(YOUR TASK) Format the lines of the listing below, starting at the line containing "What is the" and ending at the end of the listing, as a Markdown table with the columns Row and Line. Number each row and leave out blank lines.

··· DATA FOR REVIEW ···

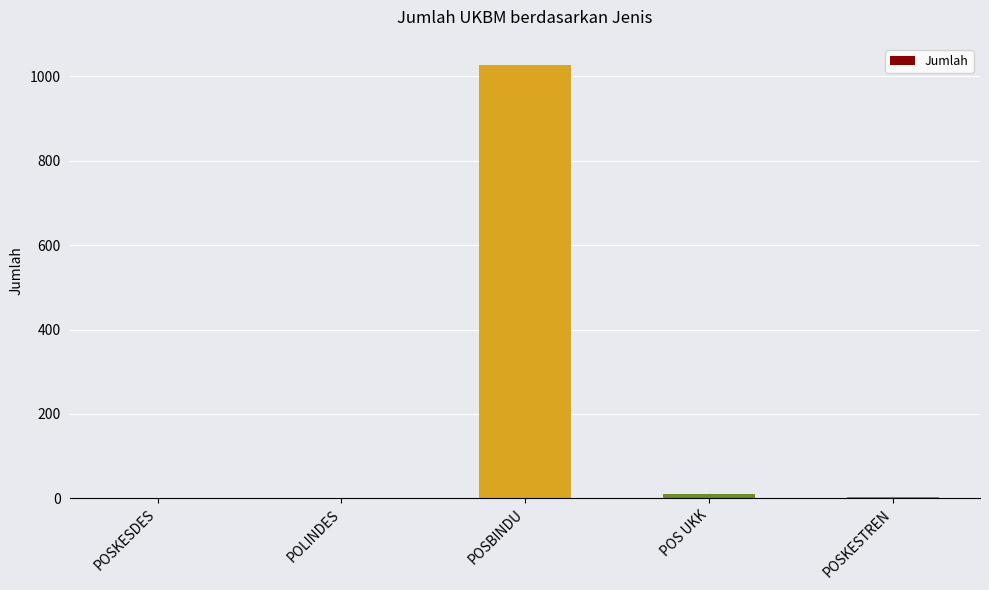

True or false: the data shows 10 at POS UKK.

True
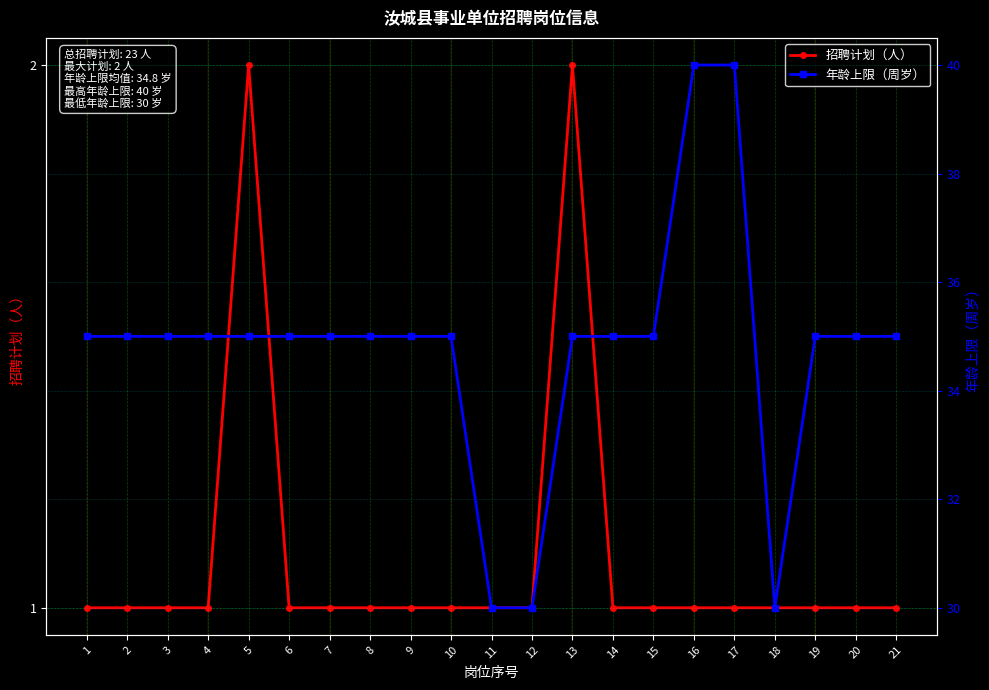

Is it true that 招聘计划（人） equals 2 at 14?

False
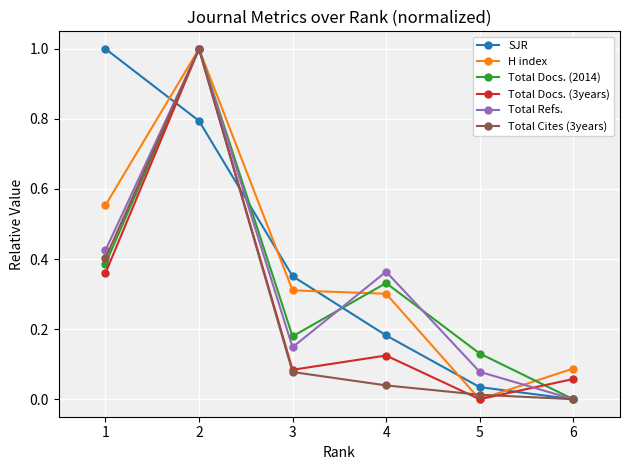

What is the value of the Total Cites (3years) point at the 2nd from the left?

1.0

···

(ANSWER SPACE)
| Row | Line |
|---|---|
| 1 | What is the value of the Total Cites (3years) point at the 2nd from the left? |
| 2 | 1.0 |